### Excerpt provided
2 Notes
Andrew Briscoe edited this page 2025-09-19 13:25:40 +08:00

Absolutely. Let’s crystallize everything into a coherent, architecturally grounded specification — not just a README, but a context dump for future evolution, grounded in category theory, resource flow, and Unix philosophy.

This document will serve as:

  • User Manual — What each flag does, with examples.
  • Architectural Blueprint — Wire diagrams, morphisms, colimits, presheaves.
  • Deployment Spec — XDG, Arch PKGBUILD, pipeline integration.
  • Design Rationale — Why we chose defaults, what’s deferred, what’s essential.
  • Theory of Coherence — How relationships remain valid under transformation.

📜 tfidf — Structured Semantic Inference Engine

“From bytes to meaning — without magic.”

A fast, safe, multicore, std-only Rust toolkit for exploratory semantic analysis of file collections. Computes TF-IDF vectors, supports topological slicing, similarity search, and term discovery — all composable via Unix pipes.

### Dataset entries
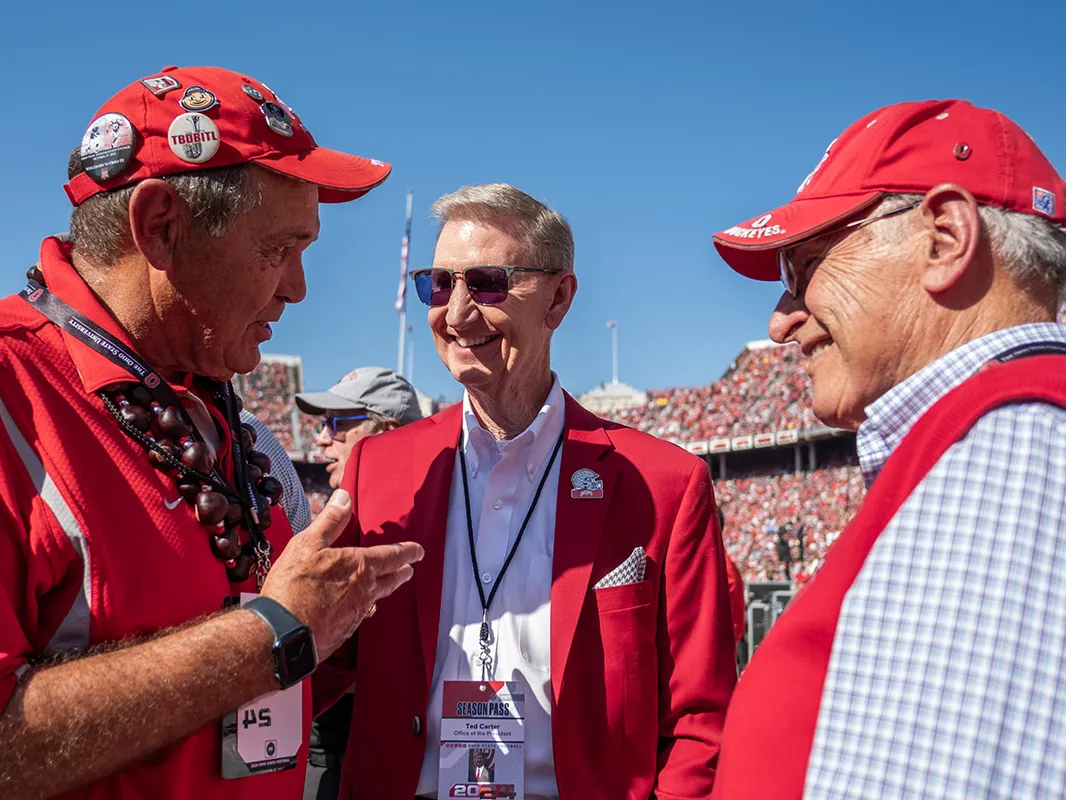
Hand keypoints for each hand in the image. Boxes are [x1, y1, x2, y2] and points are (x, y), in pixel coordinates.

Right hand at [260, 489, 423, 659]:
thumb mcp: (307, 544)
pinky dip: (363, 607)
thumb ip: (330, 521)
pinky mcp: (344, 632)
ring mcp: (356, 614)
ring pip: (377, 598)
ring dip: (385, 589)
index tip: (419, 551)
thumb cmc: (293, 586)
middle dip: (402, 572)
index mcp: (360, 566)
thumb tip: (345, 497)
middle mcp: (365, 591)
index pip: (392, 555)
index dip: (408, 552)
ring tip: (387, 585)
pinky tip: (356, 608)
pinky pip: (360, 615)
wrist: (283, 634)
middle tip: (409, 569)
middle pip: (392, 579)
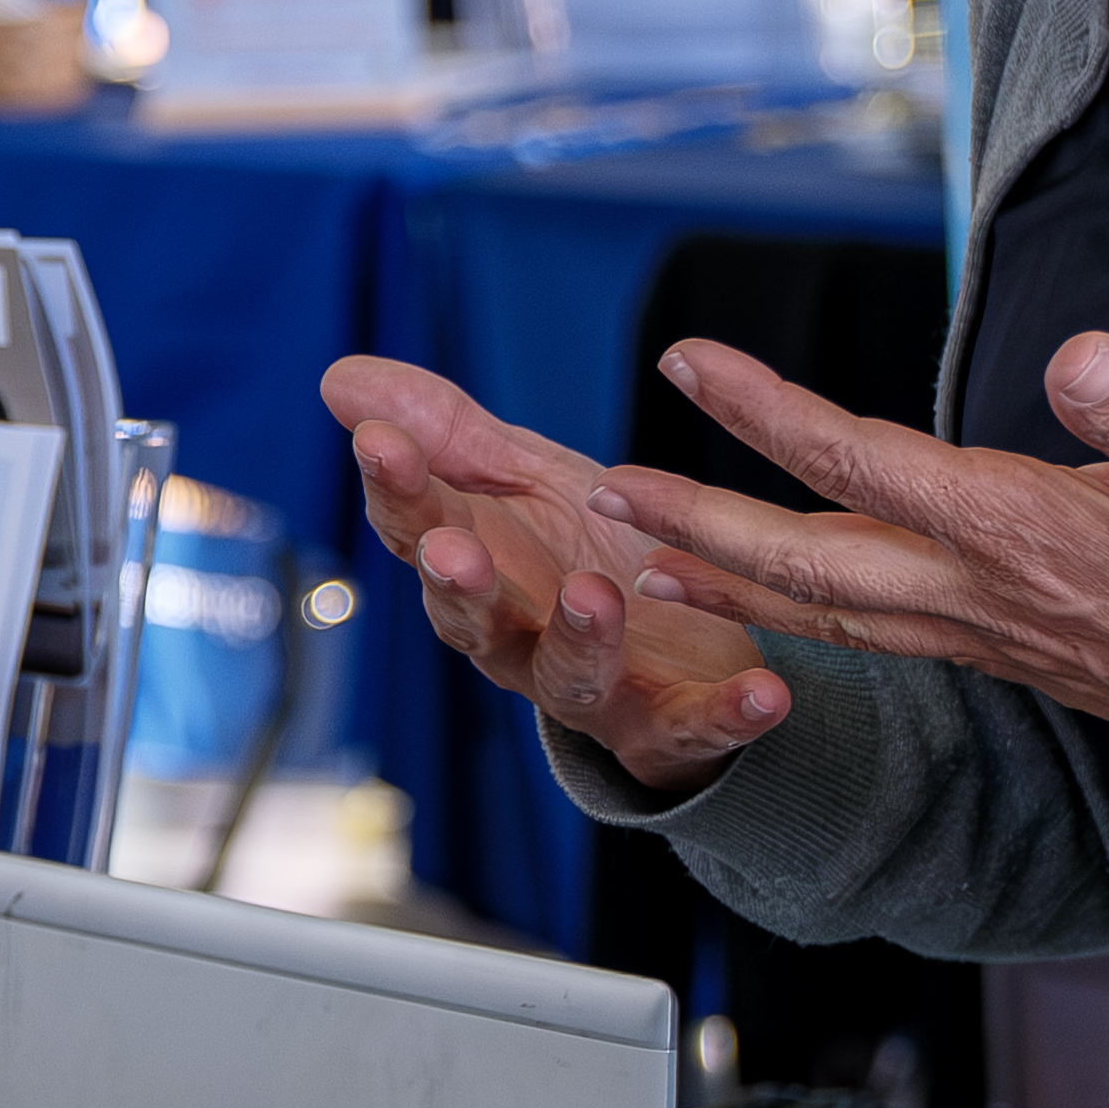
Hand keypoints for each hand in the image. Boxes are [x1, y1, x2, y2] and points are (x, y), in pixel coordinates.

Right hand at [329, 354, 788, 793]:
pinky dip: (728, 715)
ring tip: (594, 595)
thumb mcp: (525, 482)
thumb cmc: (591, 555)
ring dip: (579, 640)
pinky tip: (768, 693)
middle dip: (459, 587)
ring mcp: (596, 690)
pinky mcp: (673, 726)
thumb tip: (340, 379)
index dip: (396, 489)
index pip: (419, 530)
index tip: (380, 440)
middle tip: (449, 548)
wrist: (682, 652)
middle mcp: (523, 641)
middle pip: (475, 622)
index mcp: (482, 573)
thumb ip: (449, 434)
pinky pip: (696, 728)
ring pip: (571, 679)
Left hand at [594, 331, 1108, 834]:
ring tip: (640, 555)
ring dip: (728, 577)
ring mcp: (992, 635)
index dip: (765, 410)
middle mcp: (984, 595)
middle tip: (596, 485)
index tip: (688, 363)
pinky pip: (877, 630)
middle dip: (694, 518)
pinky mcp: (1013, 653)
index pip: (862, 461)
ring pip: (828, 607)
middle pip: (805, 559)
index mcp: (1022, 536)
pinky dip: (804, 610)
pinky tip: (780, 595)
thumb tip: (1085, 358)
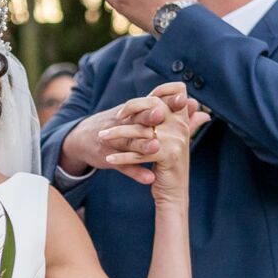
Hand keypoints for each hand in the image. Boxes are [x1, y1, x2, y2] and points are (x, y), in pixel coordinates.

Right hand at [67, 83, 208, 184]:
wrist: (83, 138)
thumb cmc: (119, 125)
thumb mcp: (138, 114)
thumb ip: (169, 110)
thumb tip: (195, 104)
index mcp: (134, 112)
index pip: (150, 103)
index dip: (165, 101)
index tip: (181, 99)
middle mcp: (124, 123)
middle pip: (138, 119)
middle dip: (149, 117)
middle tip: (162, 115)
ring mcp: (115, 140)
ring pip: (129, 142)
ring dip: (142, 145)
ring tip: (156, 148)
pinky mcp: (108, 157)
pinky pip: (122, 165)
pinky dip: (135, 172)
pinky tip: (149, 178)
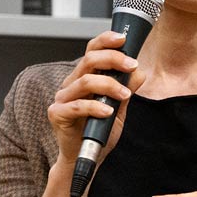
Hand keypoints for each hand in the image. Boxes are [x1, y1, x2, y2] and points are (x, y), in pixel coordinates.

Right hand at [47, 30, 144, 165]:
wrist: (85, 157)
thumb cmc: (99, 131)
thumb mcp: (119, 108)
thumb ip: (127, 89)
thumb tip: (139, 72)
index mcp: (84, 78)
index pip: (92, 51)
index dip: (105, 41)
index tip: (124, 39)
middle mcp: (71, 84)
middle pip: (89, 60)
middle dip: (113, 59)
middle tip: (132, 65)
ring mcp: (62, 98)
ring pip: (85, 81)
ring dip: (109, 85)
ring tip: (125, 94)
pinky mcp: (57, 114)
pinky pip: (76, 106)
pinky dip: (95, 107)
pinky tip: (108, 111)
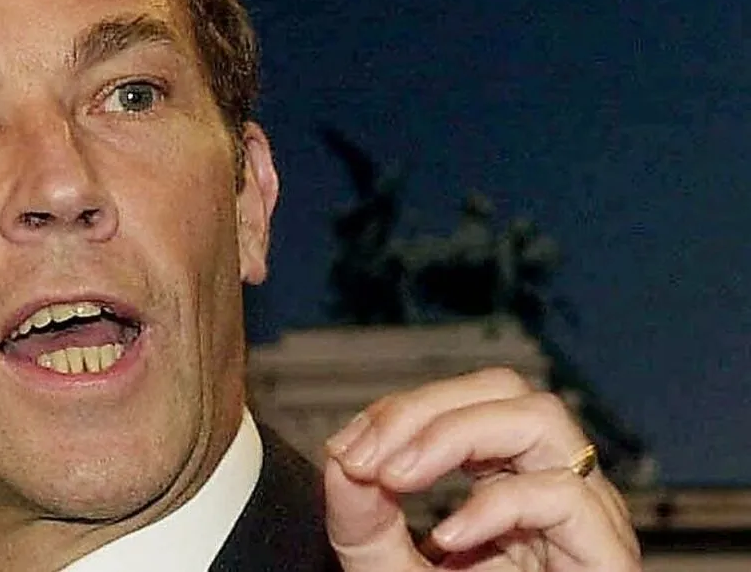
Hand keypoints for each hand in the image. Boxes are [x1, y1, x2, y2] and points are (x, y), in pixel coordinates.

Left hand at [323, 368, 640, 570]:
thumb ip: (362, 521)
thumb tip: (340, 459)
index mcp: (504, 481)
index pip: (460, 403)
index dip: (400, 412)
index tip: (345, 449)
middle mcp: (549, 487)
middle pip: (504, 390)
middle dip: (424, 408)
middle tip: (367, 453)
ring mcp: (583, 518)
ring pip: (542, 419)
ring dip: (456, 433)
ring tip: (399, 475)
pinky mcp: (606, 558)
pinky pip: (563, 496)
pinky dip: (497, 504)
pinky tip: (447, 535)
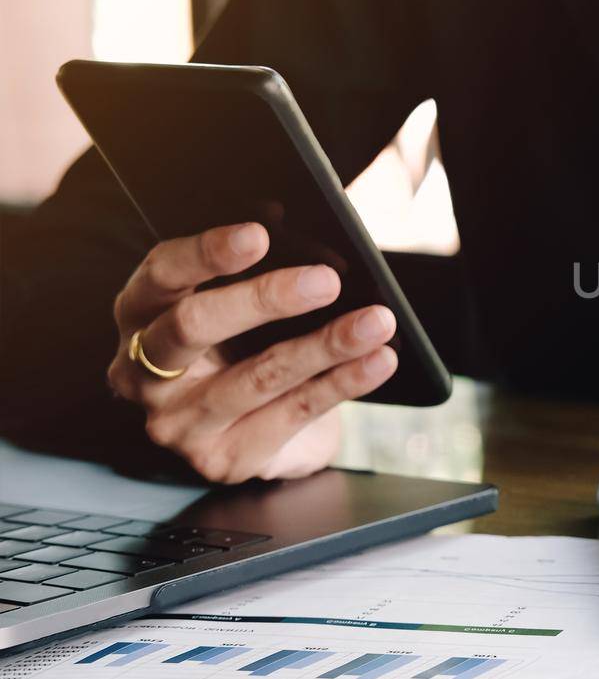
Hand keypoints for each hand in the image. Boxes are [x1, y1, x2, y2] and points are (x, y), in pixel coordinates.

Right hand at [106, 222, 397, 482]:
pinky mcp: (222, 458)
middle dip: (265, 299)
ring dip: (326, 345)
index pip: (162, 274)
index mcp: (140, 314)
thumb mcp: (237, 306)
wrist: (256, 431)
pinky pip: (293, 413)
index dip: (206, 253)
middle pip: (195, 326)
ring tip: (376, 322)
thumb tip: (288, 220)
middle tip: (326, 281)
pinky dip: (343, 383)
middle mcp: (143, 372)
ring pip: (258, 376)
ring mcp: (179, 422)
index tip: (258, 234)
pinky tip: (377, 361)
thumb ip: (253, 268)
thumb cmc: (242, 348)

### Brief 1
Retype the tfidf page between "Absolutely. Let’s crystallize" and "morphisms, colimits, presheaves.", inclusive.
### Brief 2
Name every role the tfidf page says it will serve.
### Brief 3
Carry on writing the tfidf page from the point where it stops.
The records are not used in any of this.

### Written answer 1
Absolutely. Let’s crystallize everything into a coherent, architecturally grounded specification — not just a README, but a context dump for future evolution, grounded in category theory, resource flow, and Unix philosophy.

This document will serve as:

  • User Manual — What each flag does, with examples.
  • Architectural Blueprint — Wire diagrams, morphisms, colimits, presheaves.

### Written answer 2
User Manual
Architectural Blueprint
Deployment Spec
Design Rationale
Theory of Coherence

### Written answer 3
🧭 Table of Contents

  1. User Guide — Flags, Defaults, Examples
  2. Architecture & Theory — Morphisms, Colimits, Presheaves
  3. Deployment & Integration — XDG, PKGBUILD, Pipelines
  4. Design Rationale — Defaults, Deferred Config, Minimalism
  5. Future Evolution — Clustering, Topic Modeling, Natural Transformations

🧭 1. User Guide — tfidf-calc & tfidf-explore

🚀 Core Philosophy

  • tfidf-calc: Pure function Files → Vectors. Side-effect: writes TSV to stdout.
  • tfidf-explore: Pure function Vectors + Slice → Insights. Reads TSV from stdin or file.

Everything composes. Nothing is stateful (except optional XDG cache).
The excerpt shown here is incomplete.